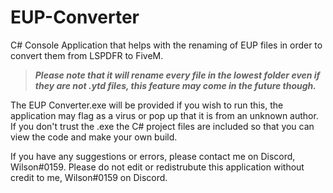 # EUP-Converter
C# Console Application that helps with the renaming of EUP files in order to convert them from LSPDFR to FiveM.

> ***Please note that it will rename every file in the lowest folder even if they are not .ytd files, this feature may come in the future though.***

The EUP Converter.exe will be provided if you wish to run this, the application may flag as a virus or pop up that it is from an unknown author. If you don't trust the .exe the C# project files are included so that you can view the code and make your own build.

If you have any suggestions or errors, please contact me on Discord, Wilson#0159.
Please do not edit or redistrubute this application without credit to me, Wilson#0159 on Discord.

**Exercise instructions:**
From the line with "C# Console Application" through the last line of the records, set down every line exactly as written and leave out all others.

**Solution for this task:**
C# Console Application that helps with the renaming of EUP files in order to convert them from LSPDFR to FiveM.

> ***Please note that it will rename every file in the lowest folder even if they are not .ytd files, this feature may come in the future though.***

The EUP Converter.exe will be provided if you wish to run this, the application may flag as a virus or pop up that it is from an unknown author. If you don't trust the .exe the C# project files are included so that you can view the code and make your own build.

If you have any suggestions or errors, please contact me on Discord, Wilson#0159.
Please do not edit or redistrubute this application without credit to me, Wilson#0159 on Discord.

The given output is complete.